WHAT TO PRODUCE
Render the lines below as a JSON list of strings, with one string per line and no entries for blank lines. Leave the pictures out of the list.

Dataset rows
────────────────────

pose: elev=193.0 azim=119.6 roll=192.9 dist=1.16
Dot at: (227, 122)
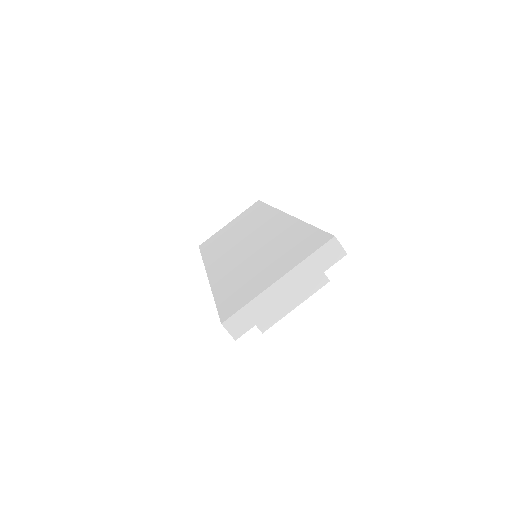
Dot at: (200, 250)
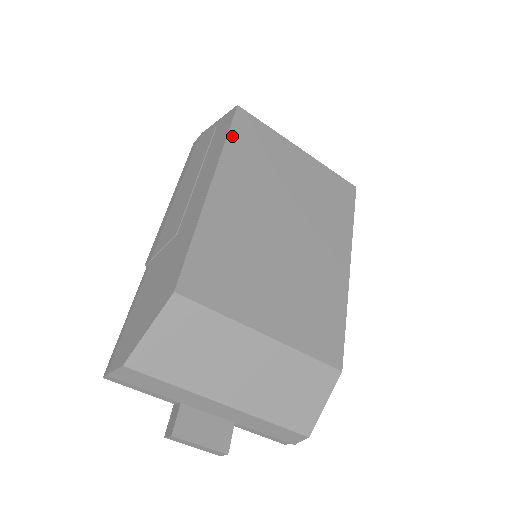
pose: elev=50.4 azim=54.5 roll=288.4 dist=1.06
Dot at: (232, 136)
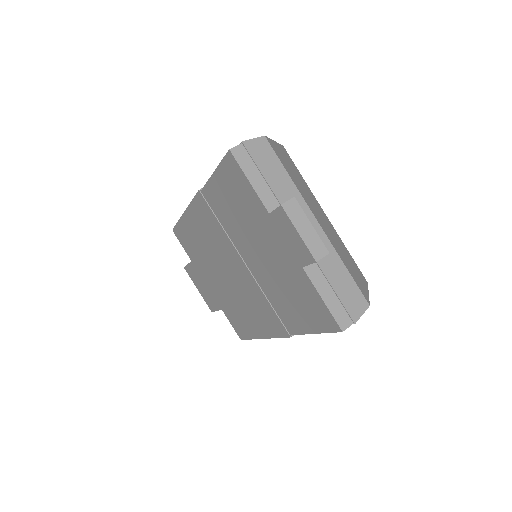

────────────────────

SOLUTION TO THIS PROBLEM
[
  "pose: elev=193.0 azim=119.6 roll=192.9 dist=1.16",
  "Dot at: (227, 122)",
  "Dot at: (200, 250)",
  "pose: elev=50.4 azim=54.5 roll=288.4 dist=1.06",
  "Dot at: (232, 136)"
]